Supplied passage:
+++

Reputation: 339
I need a regular expression that will match groups of characters in a string. Here's an example string:
qwwwwwwwwweeeeerrtyyyyyqqqqwEErTTT
It should match
(match group) "result"
(1) "q"
(2) "wwwwwwwww"
(3) "eeeee"
(4) "rr"
(5) "t"
(6) "yyyyy"
(7) "qqqq"
(8) "w"
(9) "EE"
(10) "r"
(11) "TTT"
after doing some research, this is the best I could come up with
/(.)(\1*)/g
The problem I'm having is that the only way to use the \1
back-reference is to capture the character first. If I could reference the result of a non capturing group I could solve this problem but after researching I don't think it's possible.
Upvotes: 4
Views: 4422
Reputation: 4078
How about /((.)(\2*))/g
? That way, you match the group as a whole (I'm assuming that that's what you want, and that's what's lacking from the solution you found).
Upvotes: 4
Reputation: 7812
Since you did tag java, I'll give an alternative non-regex solution(I believe in requirements being the end product, not the method by which you get there).
String repeat = "";
char c = '';
for(int i = 0 ; i < s.length() ; i++) {
if(s.charAt(i) == c) {
repeat += c;
} else {
if(!repeat.isEmpty())
doSomething(repeat); //add to an array if you want
c = s.charAt(i);
repeat = "" + c;
}
}
if(!repeat.isEmpty())
doSomething(repeat);
Upvotes: 0
Reputation: 16107
Assuming what @cruncher said as a premise is true: "we want to catch repeating letter groups without knowing beforehand which letter should be repeating" then:
/((a*?+)|(b*?+)|(c*?+)|(d*?+)|(e*?+)|(f*?+)|(g*?+)|(h*?+))/
The above RegEx should allow the capture of repeating letter groups without hardcoding a particular order in which they would occur.
The ?+
is a reluctant possesive quantifier which helps us not waste RAM space by not saving previously valid backtracking cases if the current case is valid.
Upvotes: 1
Reputation: 1669
Looks like you need to use a Matcher in a loop:
Pattern p = Pattern.compile("((.)\\2*)");
Matcher m = p.matcher("qwwwwwwwwweeeeerrtyyyyyqqqqwEErTTT");
while (m.find()) {
System.out.println(m.group(1));
}
Outputs:
q
wwwwwwwww
eeeee
rr
t
yyyyy
qqqq
w
EE
r
TTT
Upvotes: 3

+++

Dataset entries
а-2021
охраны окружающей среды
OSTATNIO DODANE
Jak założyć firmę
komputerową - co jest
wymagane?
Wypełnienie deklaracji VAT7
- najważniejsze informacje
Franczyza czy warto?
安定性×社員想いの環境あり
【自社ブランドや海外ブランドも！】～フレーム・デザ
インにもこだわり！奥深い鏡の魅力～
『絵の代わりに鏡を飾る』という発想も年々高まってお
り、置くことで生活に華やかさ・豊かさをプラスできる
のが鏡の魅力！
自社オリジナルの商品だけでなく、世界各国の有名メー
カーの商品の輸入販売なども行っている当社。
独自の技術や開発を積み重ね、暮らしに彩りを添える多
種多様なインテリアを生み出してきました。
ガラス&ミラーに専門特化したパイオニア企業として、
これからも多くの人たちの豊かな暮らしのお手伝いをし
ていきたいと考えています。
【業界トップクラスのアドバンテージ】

+++

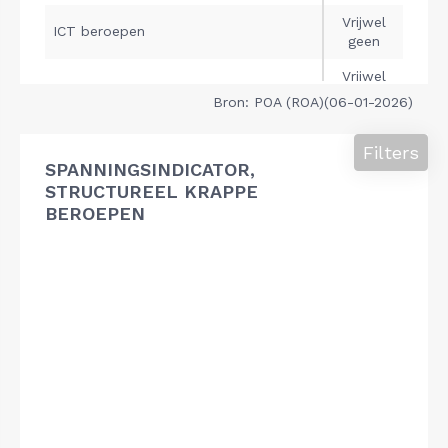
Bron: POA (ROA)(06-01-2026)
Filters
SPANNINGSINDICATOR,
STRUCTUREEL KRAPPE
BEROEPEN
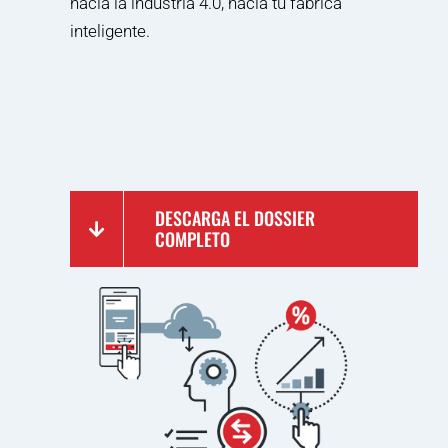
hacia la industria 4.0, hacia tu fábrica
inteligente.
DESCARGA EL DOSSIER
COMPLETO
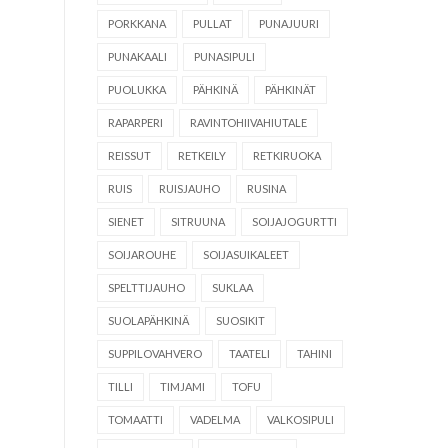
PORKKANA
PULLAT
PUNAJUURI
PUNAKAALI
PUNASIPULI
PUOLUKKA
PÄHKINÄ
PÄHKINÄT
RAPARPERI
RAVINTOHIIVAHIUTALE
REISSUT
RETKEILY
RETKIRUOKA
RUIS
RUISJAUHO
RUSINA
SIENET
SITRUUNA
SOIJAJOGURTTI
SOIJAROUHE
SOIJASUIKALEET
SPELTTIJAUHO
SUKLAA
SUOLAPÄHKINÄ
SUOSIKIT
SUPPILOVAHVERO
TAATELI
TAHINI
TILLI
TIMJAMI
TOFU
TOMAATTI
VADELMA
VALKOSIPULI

+++

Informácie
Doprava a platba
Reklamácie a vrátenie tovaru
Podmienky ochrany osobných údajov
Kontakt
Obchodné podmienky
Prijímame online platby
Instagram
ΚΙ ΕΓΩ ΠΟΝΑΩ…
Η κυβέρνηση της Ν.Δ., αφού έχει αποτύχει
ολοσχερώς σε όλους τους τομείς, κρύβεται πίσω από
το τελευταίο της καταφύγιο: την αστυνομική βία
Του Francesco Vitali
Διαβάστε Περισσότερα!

+++

Problems to solve:
1. List every reputation number in the regex thread, in the order they appear.
2. Put the dataset entry lines from the line with "Bron: POA (ROA)(06-01-2026)" through the line with "VALKOSIPULI" into a Markdown table with the columns Row and Entry line. Leave out the pictures.
The regex thread and the dataset entries have nothing to do with each other.

Answers by item number:
1. 339, 4078, 7812, 16107, 1669

2.
| Row | Entry line |
|---|---|
| 1 | Bron: POA (ROA)(06-01-2026) |
| 2 | Filters |
| 3 | SPANNINGSINDICATOR, |
| 4 | STRUCTUREEL KRAPPE |
| 5 | BEROEPEN |
| 6 | hacia la industria 4.0, hacia tu fábrica |
| 7 | inteligente. |
| 8 | DESCARGA EL DOSSIER |
| 9 | COMPLETO |
| 10 | PORKKANA |
| 11 | PULLAT |
| 12 | PUNAJUURI |
| 13 | PUNAKAALI |
| 14 | PUNASIPULI |
| 15 | PUOLUKKA |
| 16 | PÄHKINÄ |
| 17 | PÄHKINÄT |
| 18 | RAPARPERI |
| 19 | RAVINTOHIIVAHIUTALE |
| 20 | REISSUT |
| 21 | RETKEILY |
| 22 | RETKIRUOKA |
| 23 | RUIS |
| 24 | RUISJAUHO |
| 25 | RUSINA |
| 26 | SIENET |
| 27 | SITRUUNA |
| 28 | SOIJAJOGURTTI |
| 29 | SOIJAROUHE |
| 30 | SOIJASUIKALEET |
| 31 | SPELTTIJAUHO |
| 32 | SUKLAA |
| 33 | SUOLAPÄHKINÄ |
| 34 | SUOSIKIT |
| 35 | SUPPILOVAHVERO |
| 36 | TAATELI |
| 37 | TAHINI |
| 38 | TILLI |
| 39 | TIMJAMI |
| 40 | TOFU |
| 41 | TOMAATTI |
| 42 | VADELMA |
| 43 | VALKOSIPULI |